Entries taken from a collection:
=-=-=-=-=
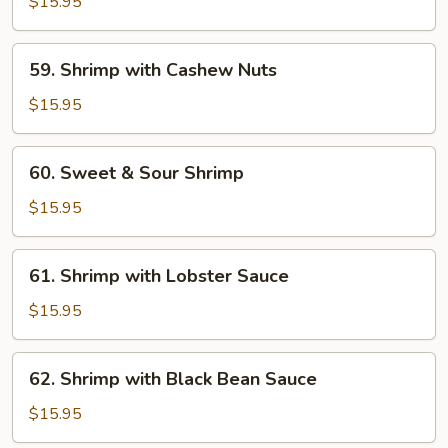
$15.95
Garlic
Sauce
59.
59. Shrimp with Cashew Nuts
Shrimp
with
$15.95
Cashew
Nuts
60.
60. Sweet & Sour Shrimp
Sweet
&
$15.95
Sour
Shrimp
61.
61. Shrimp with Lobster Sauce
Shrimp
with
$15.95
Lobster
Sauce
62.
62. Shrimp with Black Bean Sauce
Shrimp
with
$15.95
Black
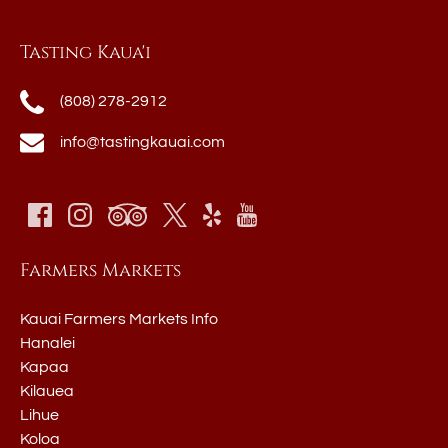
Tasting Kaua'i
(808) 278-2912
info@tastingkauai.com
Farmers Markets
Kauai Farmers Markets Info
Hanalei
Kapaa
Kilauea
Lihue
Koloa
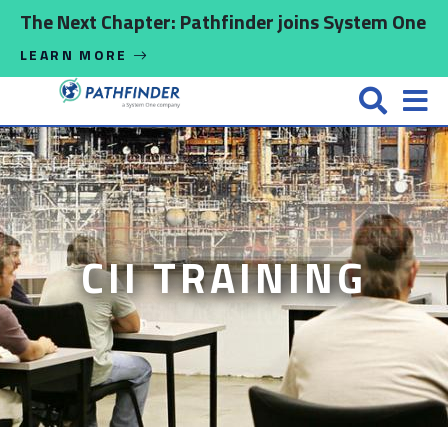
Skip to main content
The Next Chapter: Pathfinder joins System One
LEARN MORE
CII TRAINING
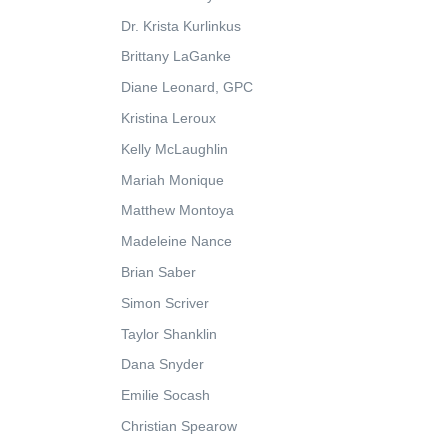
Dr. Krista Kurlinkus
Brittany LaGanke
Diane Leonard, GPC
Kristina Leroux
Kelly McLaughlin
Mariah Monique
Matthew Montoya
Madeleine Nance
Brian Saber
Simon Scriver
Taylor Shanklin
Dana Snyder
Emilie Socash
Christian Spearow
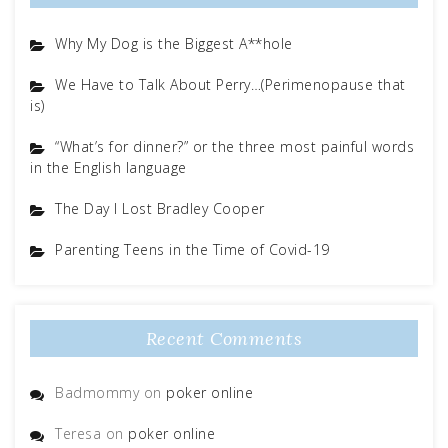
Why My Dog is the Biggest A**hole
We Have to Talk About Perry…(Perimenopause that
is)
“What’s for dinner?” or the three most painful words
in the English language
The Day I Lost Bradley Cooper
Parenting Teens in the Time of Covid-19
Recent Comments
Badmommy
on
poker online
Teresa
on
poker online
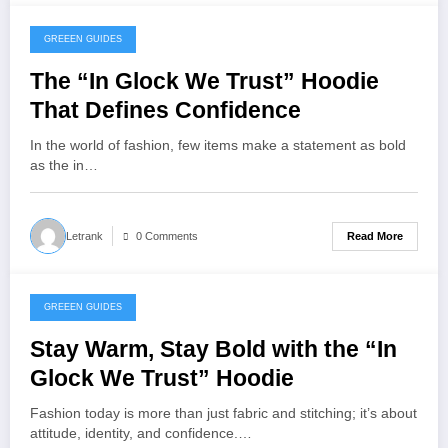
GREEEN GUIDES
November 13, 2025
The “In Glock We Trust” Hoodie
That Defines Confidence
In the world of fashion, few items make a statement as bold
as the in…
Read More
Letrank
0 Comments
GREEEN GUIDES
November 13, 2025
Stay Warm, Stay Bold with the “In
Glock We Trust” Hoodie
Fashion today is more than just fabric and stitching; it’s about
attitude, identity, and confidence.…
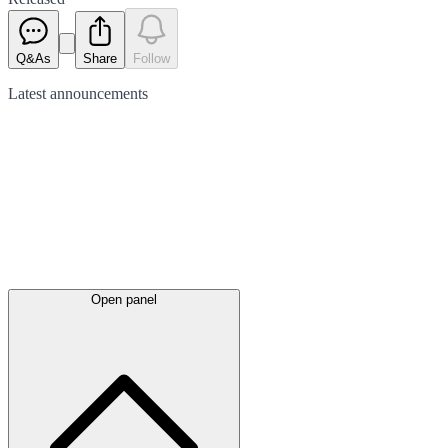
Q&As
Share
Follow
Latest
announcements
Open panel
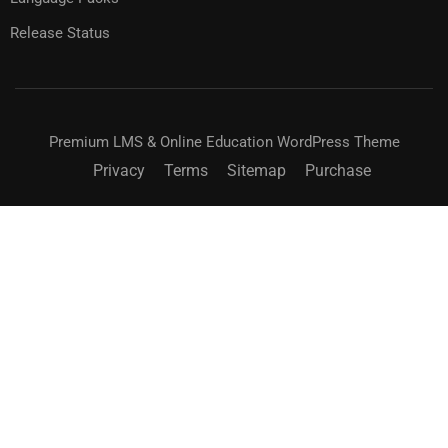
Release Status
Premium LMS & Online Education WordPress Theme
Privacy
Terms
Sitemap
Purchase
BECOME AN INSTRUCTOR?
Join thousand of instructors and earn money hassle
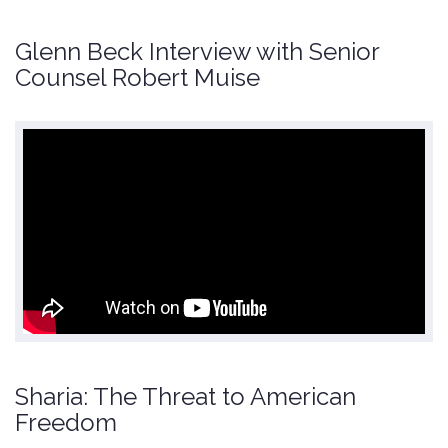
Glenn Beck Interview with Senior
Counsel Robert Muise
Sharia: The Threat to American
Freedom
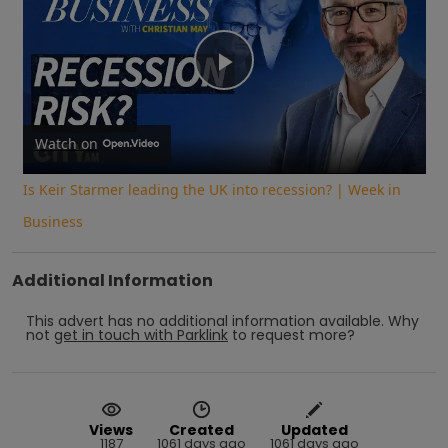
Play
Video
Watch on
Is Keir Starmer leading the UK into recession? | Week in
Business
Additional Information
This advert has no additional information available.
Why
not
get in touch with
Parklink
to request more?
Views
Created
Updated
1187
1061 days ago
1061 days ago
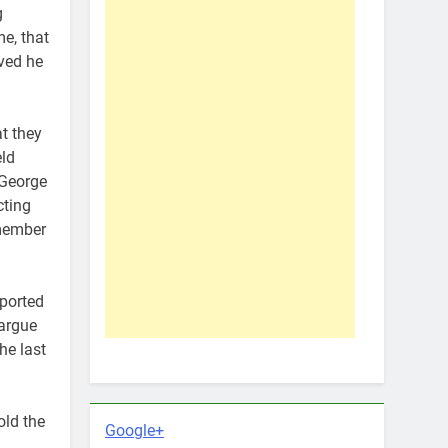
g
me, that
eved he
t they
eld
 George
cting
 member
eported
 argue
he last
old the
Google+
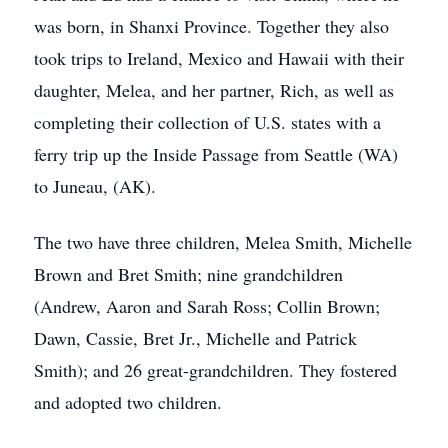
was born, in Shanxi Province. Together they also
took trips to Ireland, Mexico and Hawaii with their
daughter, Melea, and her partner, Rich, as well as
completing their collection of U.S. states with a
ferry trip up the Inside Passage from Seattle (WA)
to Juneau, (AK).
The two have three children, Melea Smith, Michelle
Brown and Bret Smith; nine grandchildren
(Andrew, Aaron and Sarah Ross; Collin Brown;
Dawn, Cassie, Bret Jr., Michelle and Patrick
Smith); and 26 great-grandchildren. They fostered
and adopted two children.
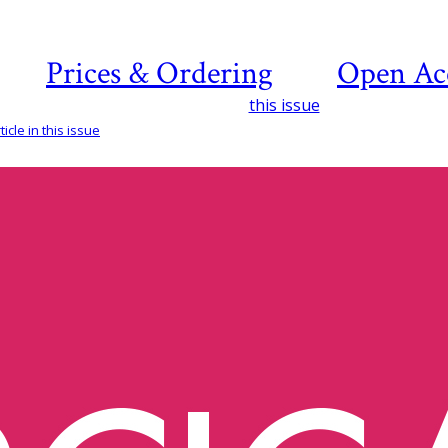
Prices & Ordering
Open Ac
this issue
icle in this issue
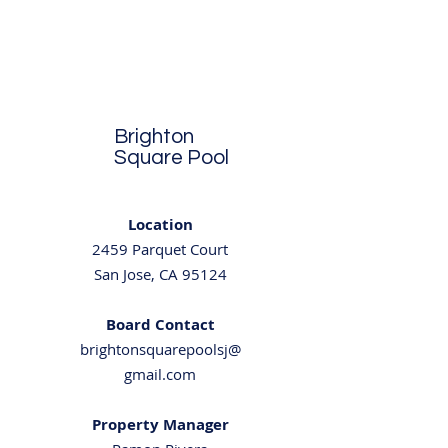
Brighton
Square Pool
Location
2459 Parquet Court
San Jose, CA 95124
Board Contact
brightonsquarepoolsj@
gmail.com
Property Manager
=-=-=-=-=
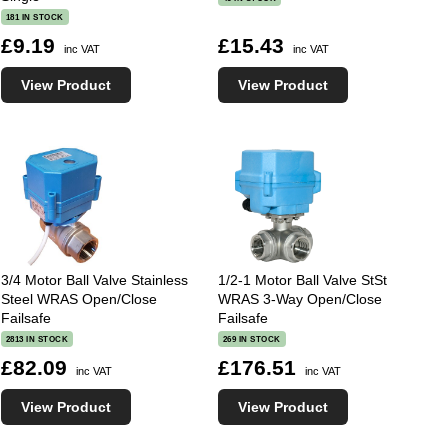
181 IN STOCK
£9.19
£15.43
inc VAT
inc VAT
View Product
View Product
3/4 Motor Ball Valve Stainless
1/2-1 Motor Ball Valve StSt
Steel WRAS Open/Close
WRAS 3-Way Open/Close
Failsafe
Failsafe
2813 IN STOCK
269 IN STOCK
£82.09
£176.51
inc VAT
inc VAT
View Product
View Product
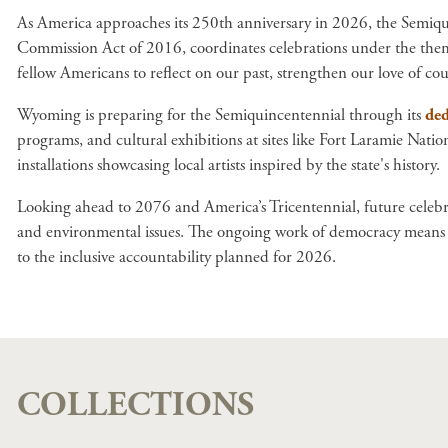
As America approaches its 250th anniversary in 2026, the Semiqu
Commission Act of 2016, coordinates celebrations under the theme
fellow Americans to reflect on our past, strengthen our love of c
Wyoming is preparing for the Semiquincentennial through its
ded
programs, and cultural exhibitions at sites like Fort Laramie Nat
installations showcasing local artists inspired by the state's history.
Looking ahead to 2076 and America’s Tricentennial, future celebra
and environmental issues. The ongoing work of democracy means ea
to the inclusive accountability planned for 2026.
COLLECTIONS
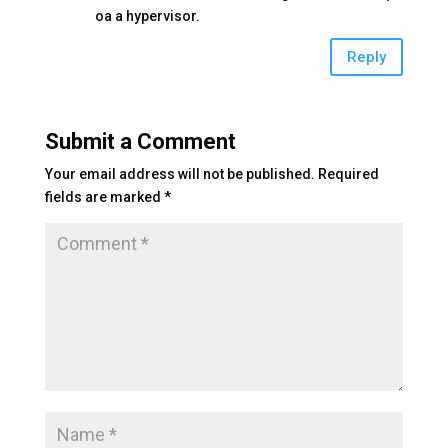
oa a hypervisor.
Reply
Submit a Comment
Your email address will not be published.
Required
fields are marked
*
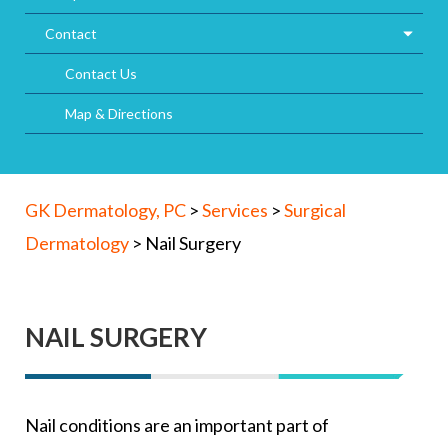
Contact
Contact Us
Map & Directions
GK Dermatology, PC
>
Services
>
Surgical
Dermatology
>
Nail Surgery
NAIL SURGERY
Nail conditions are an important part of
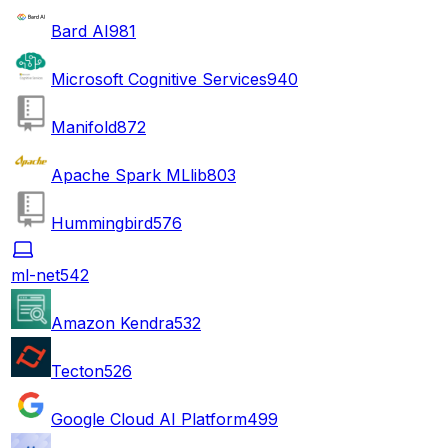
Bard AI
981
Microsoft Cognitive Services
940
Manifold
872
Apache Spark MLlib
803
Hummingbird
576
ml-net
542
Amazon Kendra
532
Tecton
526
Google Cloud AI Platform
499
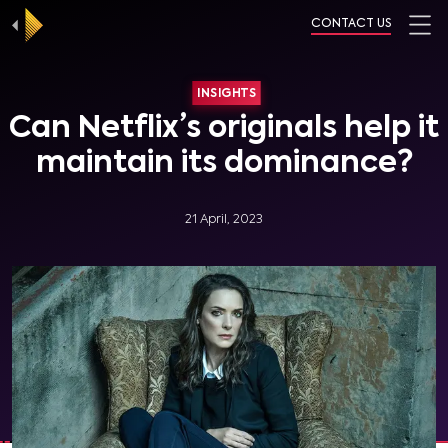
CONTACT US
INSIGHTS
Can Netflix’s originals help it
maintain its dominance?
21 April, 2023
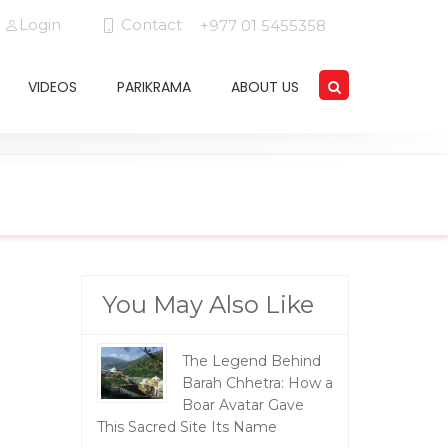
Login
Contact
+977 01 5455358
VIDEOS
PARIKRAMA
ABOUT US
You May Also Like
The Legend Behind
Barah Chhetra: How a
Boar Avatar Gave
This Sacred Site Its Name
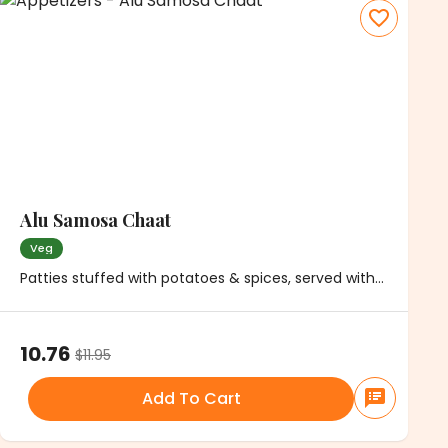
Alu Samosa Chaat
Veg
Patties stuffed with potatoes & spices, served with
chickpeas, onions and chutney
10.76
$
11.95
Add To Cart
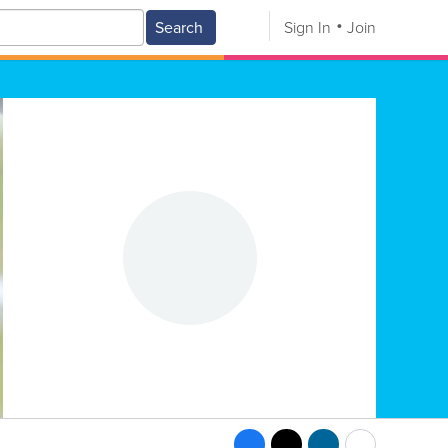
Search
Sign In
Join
=-=-=-=-=
● Exercise instructions:
Copy only the lines above from the one containing "Stay Warm, Stay" through the one containing "completing their collection", both included. Leave out the pictures.

● Output of the task:
Stay Warm, Stay Bold with the “In
Glock We Trust” Hoodie
Fashion today is more than just fabric and stitching; it’s about
attitude, identity, and confidence.…
Q&As
Share
Follow
Latest
announcements
Open panel
Release Status
Premium LMS & Online Education WordPress Theme
Privacy
Terms
Sitemap
Purchase
BECOME AN INSTRUCTOR?
Join thousand of instructors and earn money hassle
Glenn Beck Interview with Senior
Counsel Robert Muise
Sharia: The Threat to American
Freedom
Play
Video
Watch on
Is Keir Starmer leading the UK into recession? | Week in
Business
Additional Information
This advert has no additional information available.
Why
not
get in touch with
Parklink
to request more?
Views
Created
Updated
1187
1061 days ago
1061 days ago
g
me, that
eved he
t they
eld
 George
cting
 member
eported
 argue
he last
old the
Google+
was born, in Shanxi Province. Together they also
took trips to Ireland, Mexico and Hawaii with their
daughter, Melea, and her partner, Rich, as well as
completing their collection of U.S. states with a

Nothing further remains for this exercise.